Ewan Thomas’ This Is Not Happening will also world premiere at the festival along with Martin Radich’s revenge drama Norfolk, which played at Rotterdam earlier this year.

The festival’s Centerpiece Gala screening is Simon Blake’s revenge thriller Still, which will include a Q&A with lead actor Aidan Gillen (Game of Thrones).

British documentary highlights include Asif Kapadia’s Amy Winehouse film, Amy, which recently played in official selection at the Cannes Film Festival.

The strand will also include Andrea Luka Zimmerman’s Estate, A Reverie, centered on Hackney’s Haggerston Estate, demolished after nearly 70 years; Colin Rothbart’s east London drag scene doc, Dressed As A Girl; and Adam Kossoff’s The Anarchist Rabbi, an experimental doc about the man who campaigned with the East End’s Jewish migrants 100 years ago, narrated by Steven Berkoff.

INTERNATIONAL HIGHLIGHTS

International titles programmed for this year’s EEFF include the UK premiere of AJ Edwards’ The Better Angels, which dramatizes Abraham Lincoln’s formative experiences, shaped by two vital women, played by Diane Kruger and Brit Marling.

James Franco and Kate Hudson star in Henrik Ruben Genz’s Good People, a London-set thriller in which a couple in debt face the consequences after finding a huge pile of cash.

Marielle Heller’s Sundance breakout The Diary Of A Teenage Girl will also screen as well as festival hits Atlantic, from Jan-Willem van Ewijk; Icelandic film Life In A Fishbowl, from Baldvin Zophoniasson; and comic drama Line Of Credit from Salomé Alexi.

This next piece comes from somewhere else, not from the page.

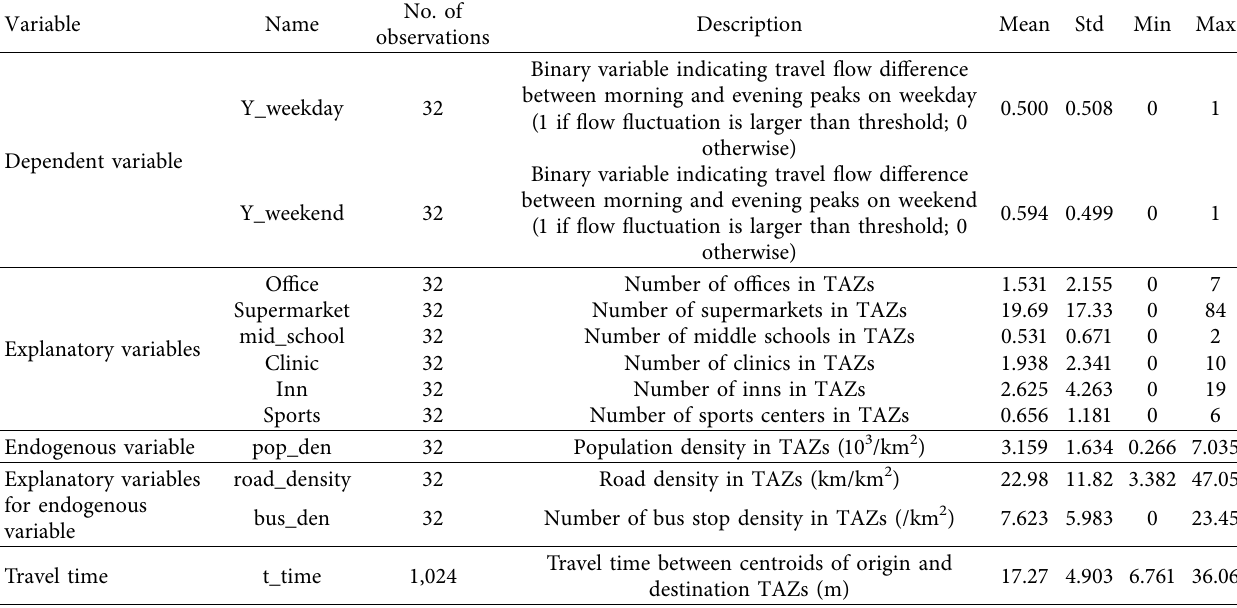
Table 2: Descriptive statistics of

International doc highlights include the world premiere of Lee Scratch Perry’s Vision Of Paradise, directed by Volker Schaner, including a Q&A with Perry; and Jack Pettibone Riccobono’s The Seventh Fire, executive produced by Natalie Portman and presented by Terrence Malick, which is a portrait of Minnesota’s Native American gang crisis.

INDUSTRY

EEFF’s industry sessions, Mind The Gap, will focus on filmmakers in transition between first and second feature. The expert-led workshops will run June 29 to July 1.